Talented scientists are just as valuable. Top performing scientists, for example, the scientists at the University of Pennsylvania who developed mRNA vaccine technology, can create an enormous impact, both financially and socially. Such an impact is not immediately tangible and can take decades to materialize. As a result, the tendency is to lump all scientists into one undifferentiated mass. This, when combined with the structural inadequacies of a creaky and under-funded scientific establishment, guarantees the failure of even talented scientists to produce knowledge of value.

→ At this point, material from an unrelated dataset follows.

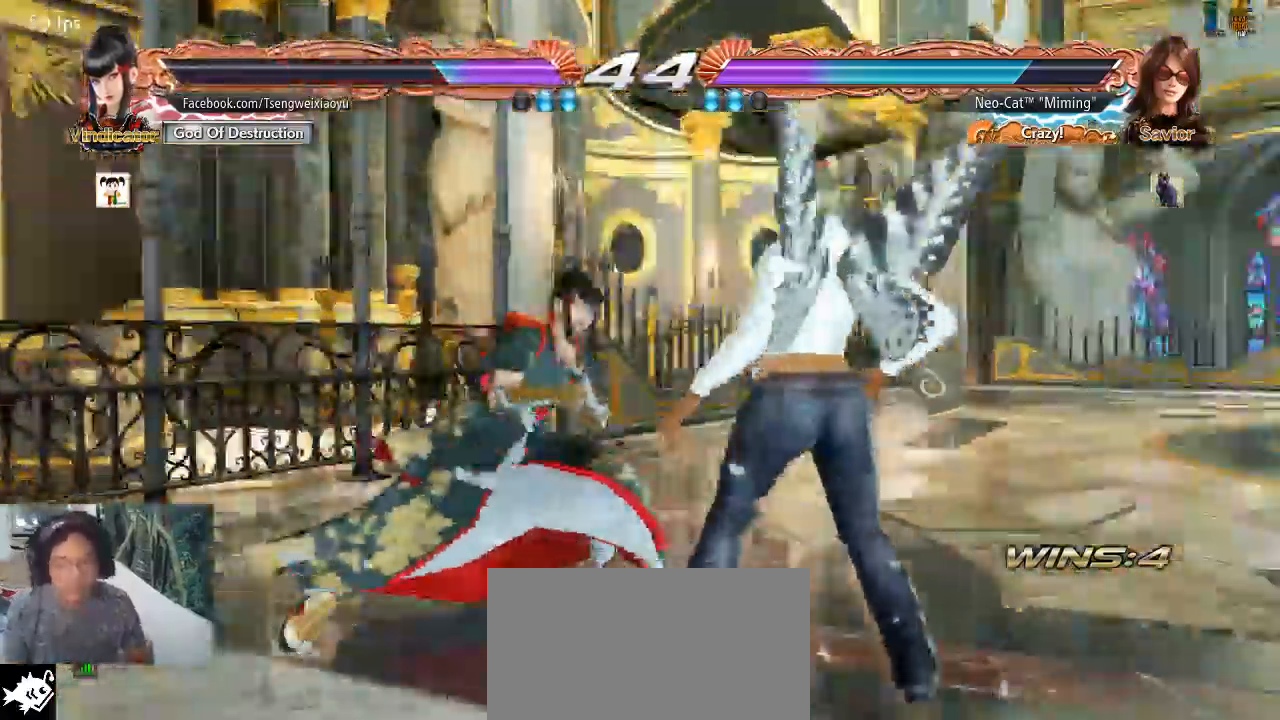
{"dt_ms": 500, "buttons": [], "left_stick": "center", "events": [[33, "CIRCLE", "up"], [33, "CROSS", "up"], [33, "left_stick", "center"]]}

Treating our best scientists as “talent” means that we must provide them with the resources and tools that help them perform at their peak best. This means not overloading them with the drudgery of administrative work, providing funding for projects on time, giving them flexibility and room to use the funding in the best manner possible and not miring them in bureaucracy in the name of control and accountability. Imagine if an Indian scientist could not discover a vaccine for a new organism because she had mind-numbingly inane forms to fill. The time of a talented scientist is precious.

Every second spent, either not doing research or not thinking up new ideas, is a wasted opportunity.

All scientists may not have the ability to be described as “talent”. Investing in finding the “talent” is a key role for science leaders in the country. Bad science that produces wrong information can be worse than no science, since future scientists build new ideas on the foundation of existing knowledge. It is better to have fewer scientists producing top-quality science than to have many mediocre ones publishing work in journals of poor credibility.

The Government directly or indirectly funds 90%+ of publicly funded science, almost all of it in government institutions. The lack of competition in both funding science and doing science means that lazy mediocrity gets enshrined. We need both private sources of funding for research and private research institutions and universities to challenge existing funding agencies and institutions.

Improving the quality of science by nurturing talent can help provide the best bang for the research buck. There are many Indian scientists capable of doing world-class research if the ecosystem helped, instead of disabling them to do their best.